QeRL: Beyond Efficiency -- Quantization-enhanced Reinforcement Learning for LLMs
Wei Huang, Yi Ge, Shuai Yang, Yicheng Xiao, Huizi Mao, Yujun Lin, Hanrong Ye, Sifei Liu, Ka Chun Cheung, Hongxu Yin, Yao Lu, Xiaojuan Qi, Song Han, Yukang Chen
2025-10-14
Summary
This paper introduces a new method called QeRL, which makes it easier and faster to improve large language models (LLMs) using a technique called reinforcement learning.
What's the problem?
Reinforcement learning is a powerful way to teach LLMs to reason and solve complex problems, but it usually requires a lot of computing power and memory, especially with very large models.
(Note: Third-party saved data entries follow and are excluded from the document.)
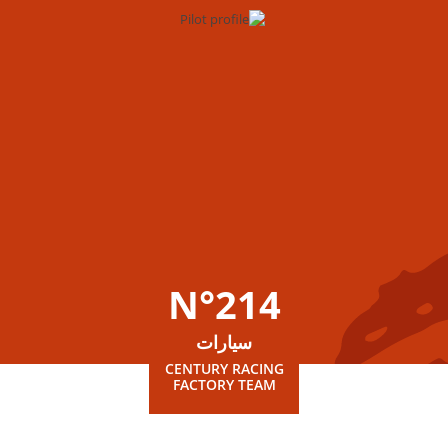
N°214
سيارات
CENTURY RACING
FACTORY TEAM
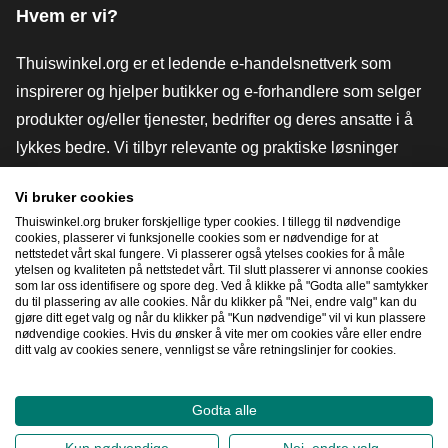
Hvem er vi?
Thuiswinkel.org er et ledende e-handelsnettverk som
inspirerer og hjelper butikker og e-forhandlere som selger
produkter og/eller tjenester, bedrifter og deres ansatte i å
lykkes bedre. Vi tilbyr relevante og praktiske løsninger
med ulike tillitsmerker, Thuiswinkel-anmeldelser, juridiske
Vi bruker cookies
verktøy og råd, advokatvirksomhet, markedsundersøkelser,
Thuiswinkel.org bruker forskjellige typer cookies. I tillegg til nødvendige
og har vår egen utdanningsplattform, Thuiswinkel e-
cookies, plasserer vi funksjonelle cookies som er nødvendige for at
nettstedet vårt skal fungere. Vi plasserer også ytelses cookies for å måle
Academy.
ytelsen og kvaliteten på nettstedet vårt. Til slutt plasserer vi annonse cookies
som lar oss identifisere og spore deg. Ved å klikke på "Godta alle" samtykker
du til plassering av alle cookies. Når du klikker på "Nei, endre valg" kan du
gjøre ditt eget valg og når du klikker på "Kun nødvendige" vil vi kun plassere
Naviger raskt
nødvendige cookies. Hvis du ønsker å vite mer om cookies våre eller endre
ditt valg av cookies senere, vennligst se våre retningslinjer for cookies.
[_G
Godta alle
2026
©
Thuiswinkel.org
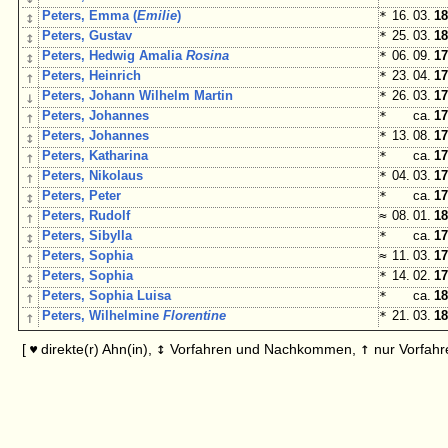
↕
Peters, Emma (
Emilie
)
*
16. 03.
18
↕
Peters, Gustav
*
25. 03.
18
↕
Peters, Hedwig Amalia
Rosina
*
06. 09.
17
↑
Peters, Heinrich
*
23. 04.
17
↓
Peters, Johann Wilhelm Martin
*
26. 03.
17
↑
Peters, Johannes
*
ca.
17
↕
Peters, Johannes
*
13. 08.
17
↑
Peters, Katharina
*
ca.
17
↑
Peters, Nikolaus
*
04. 03.
17
↕
Peters, Peter
*
ca.
17
↑
Peters, Rudolf
≈
08. 01.
18
↕
Peters, Sibylla
*
ca.
17
↑
Peters, Sophia
≈
11. 03.
17
↕
Peters, Sophia
*
14. 02.
17
↑
Peters, Sophia Luisa
*
ca.
18
↑
Peters, Wilhelmine
Florentine
*
21. 03.
18
↕
↑
[
direkte(r) Ahn(in),
Vorfahren und Nachkommen,
nur Vorfahr
♥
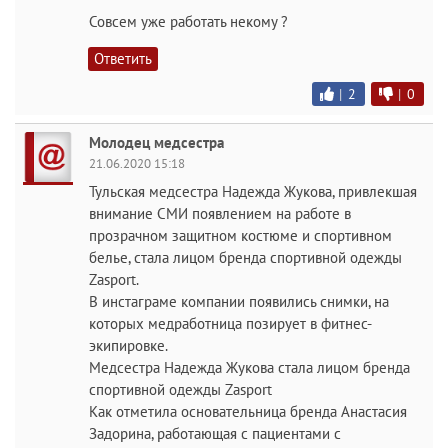
Совсем уже работать некому ?
Ответить
|
2
|
0
Молодец медсестра
21.06.2020 15:18
Тульская медсестра Надежда Жукова, привлекшая
внимание СМИ появлением на работе в
прозрачном защитном костюме и спортивном
белье, стала лицом бренда спортивной одежды
Zasport.
В инстаграме компании появились снимки, на
которых медработница позирует в фитнес-
экипировке.
Медсестра Надежда Жукова стала лицом бренда
спортивной одежды Zasport
Как отметила основательница бренда Анастасия
Задорина, работающая с пациентами с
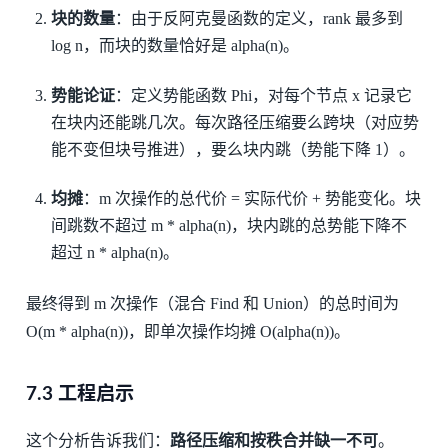
块的数量
：由于反阿克曼函数的定义，rank 最多到
log n，而块的数量恰好是 alpha(n)。
势能论证
：定义势能函数 Phi，对每个节点 x 记录它
在块内还能跳几次。每次路径压缩要么跨块（对应势
能不变但块号推进），要么块内跳（势能下降 1）。
均摊
：m 次操作的总代价 = 实际代价 + 势能变化。块
间跳数不超过 m * alpha(n)，块内跳的总势能下降不
超过 n * alpha(n)。
最终得到 m 次操作（混合 Find 和 Union）的总时间为
O(m * alpha(n))，即单次操作均摊 O(alpha(n))。
7.3 工程启示
这个分析告诉我们：
路径压缩和按秩合并缺一不可
。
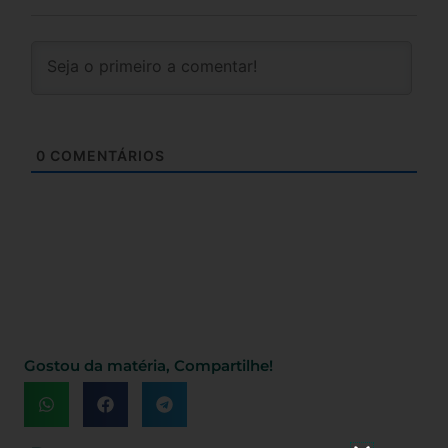
0
COMENTÁRIOS
Gostou da matéria, Compartilhe!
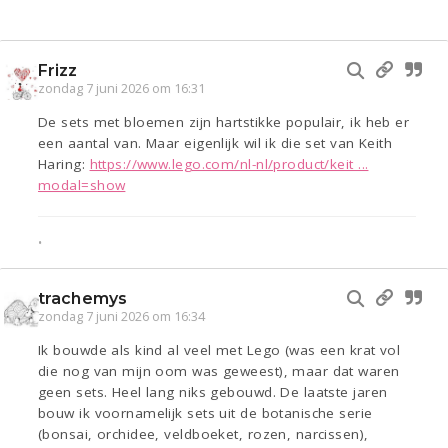
Frizz
zondag 7 juni 2026 om 16:31
De sets met bloemen zijn hartstikke populair, ik heb er
een aantal van. Maar eigenlijk wil ik die set van Keith
Haring:
https://www.lego.com/nl-nl/product/keit ...
modal=show
•
trachemys
zondag 7 juni 2026 om 16:34
Ik bouwde als kind al veel met Lego (was een krat vol
die nog van mijn oom was geweest), maar dat waren
geen sets. Heel lang niks gebouwd. De laatste jaren
bouw ik voornamelijk sets uit de botanische serie
(bonsai, orchidee, veldboeket, rozen, narcissen),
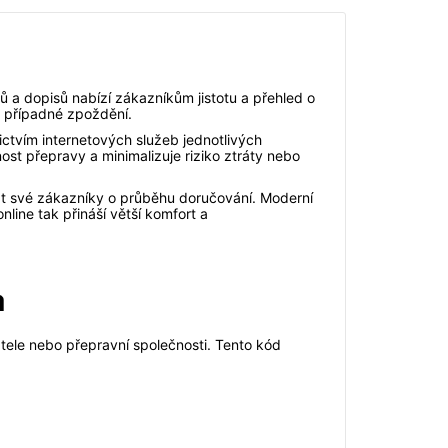
ů a dopisů nabízí zákazníkům jistotu a přehled o
 i případné zpoždění.
nictvím internetových služeb jednotlivých
st přepravy a minimalizuje riziko ztráty nebo
rmovat své zákazníky o průběhu doručování. Moderní
line tak přináší větší komfort a
a
latele nebo přepravní společnosti. Tento kód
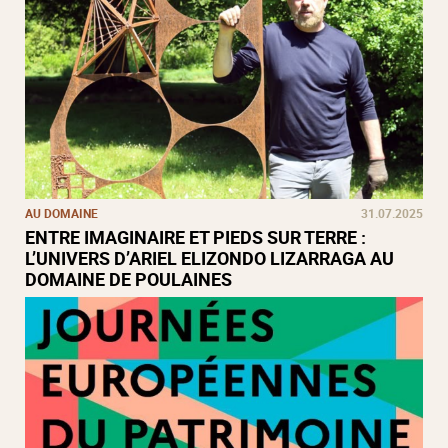
AU DOMAINE
31.07.2025
ENTRE IMAGINAIRE ET PIEDS SUR TERRE :
L’UNIVERS D’ARIEL ELIZONDO LIZARRAGA AU
DOMAINE DE POULAINES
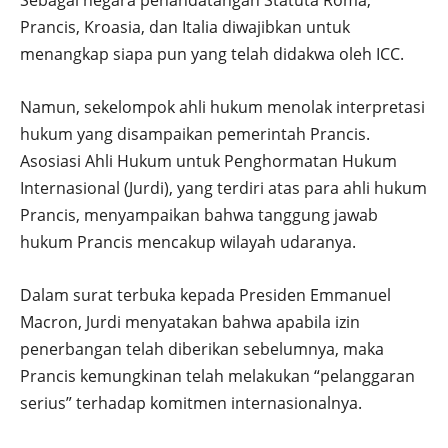
Prancis, Kroasia, dan Italia diwajibkan untuk
menangkap siapa pun yang telah didakwa oleh ICC.
Namun, sekelompok ahli hukum menolak interpretasi
hukum yang disampaikan pemerintah Prancis.
Asosiasi Ahli Hukum untuk Penghormatan Hukum
Internasional (Jurdi), yang terdiri atas para ahli hukum
Prancis, menyampaikan bahwa tanggung jawab
hukum Prancis mencakup wilayah udaranya.
Dalam surat terbuka kepada Presiden Emmanuel
Macron, Jurdi menyatakan bahwa apabila izin
penerbangan telah diberikan sebelumnya, maka
Prancis kemungkinan telah melakukan “pelanggaran
serius” terhadap komitmen internasionalnya.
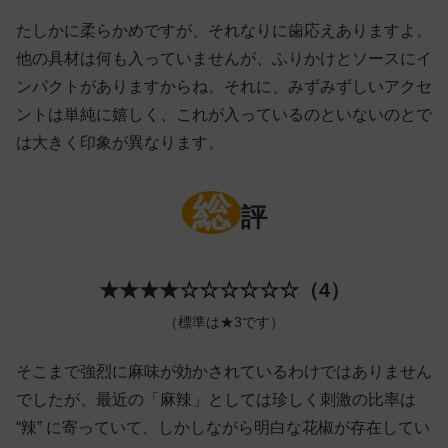
たしかに柔らかめですが、それなりに歯応えありますよ。
他の具材は何も入っていませんが、ふりかけとソースにイ
ンパクトがありますからね。それに、みずみずしいアクセ
ントは単純に嬉しく、これが入っているのといないのとで
は大きく印象が異なります。
総
評
★★★★☆☆☆☆☆☆（4）
（標準は★3です）
そこまで強烈に麻味が効かされているわけではありません
でしたが、最近の「麻辣」としては珍しく刺激の比率は
“辣” に寄っていて、しかしながら明白な花椒が存在してい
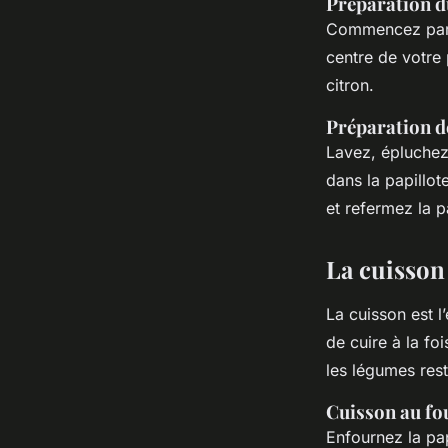
Préparation 
Commencez par p
centre de votre 
citron.
Préparation d
Lavez, épluche
dans la papillot
et refermez la p
La cuisson
La cuisson est l
de cuire à la fo
les légumes res
Cuisson au fo
Enfournez la pap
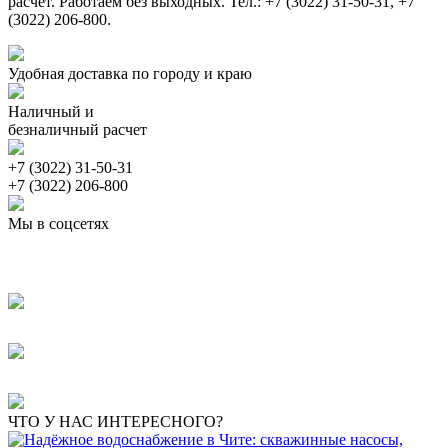
расчет. Работаем без выходных. Тел.: +7 (3022) 31-50-31, +7
(3022) 206-800.
Удобная доставка по городу и краю
Наличный и
безналичный расчет
+7 (3022) 31-50-31
+7 (3022) 206-800
Мы в соцсетях
ЧТО У НАС ИНТЕРЕСНОГО?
This makes it difficult and expensive to train these models effectively, and sometimes even impossible to fit them onto available hardware.
What's the solution?
QeRL tackles this problem by using a combination of techniques. First, it reduces the precision of the numbers used in the model (quantization) to save memory and speed up calculations. Specifically, it uses something called NVFP4. Second, it uses a method called LoRA to efficiently update the model's parameters. Importantly, QeRL also realizes that the slight inaccuracies introduced by quantization can actually *help* the model explore different strategies, so it includes a system to intelligently control this 'noise' during training. This adaptive noise helps the model find even better solutions.
Why it matters?
QeRL is significant because it allows researchers to train much larger language models with reinforcement learning using less hardware. It’s the first framework to successfully train a 32 billion parameter LLM on a single high-end GPU. It also speeds up the training process and achieves performance comparable to more resource-intensive methods, even matching the accuracy of fully fine-tuning the model on challenging math problems. This means better LLMs can be developed more easily and affordably.
Abstract
We propose QeRL, a Quantization-enhanced Reinforcement Learning framework for large language models (LLMs). While RL is essential for LLMs' reasoning capabilities, it is resource-intensive, requiring substantial GPU memory and long rollout durations. QeRL addresses these issues by combining NVFP4 quantization with Low-Rank Adaptation (LoRA), accelerating rollout phase of RL while reducing memory overhead. Beyond efficiency, our findings show that quantization noise increases policy entropy, enhancing exploration, and enabling the discovery of better strategies during RL. To further optimize exploration, QeRL introduces an Adaptive Quantization Noise (AQN) mechanism, which dynamically adjusts noise during training. Experiments demonstrate that QeRL delivers over 1.5 times speedup in the rollout phase. Moreover, this is the first framework to enable RL training of a 32B LLM on a single H100 80GB GPU, while delivering overall speedups for RL training. It also achieves faster reward growth and higher final accuracy than 16-bit LoRA and QLoRA, while matching the performance of full-parameter fine-tuning on mathematical benchmarks such as GSM8K (90.8%) and MATH 500 (77.4%) in the 7B model. These results establish QeRL as an efficient and effective framework for RL training in LLMs.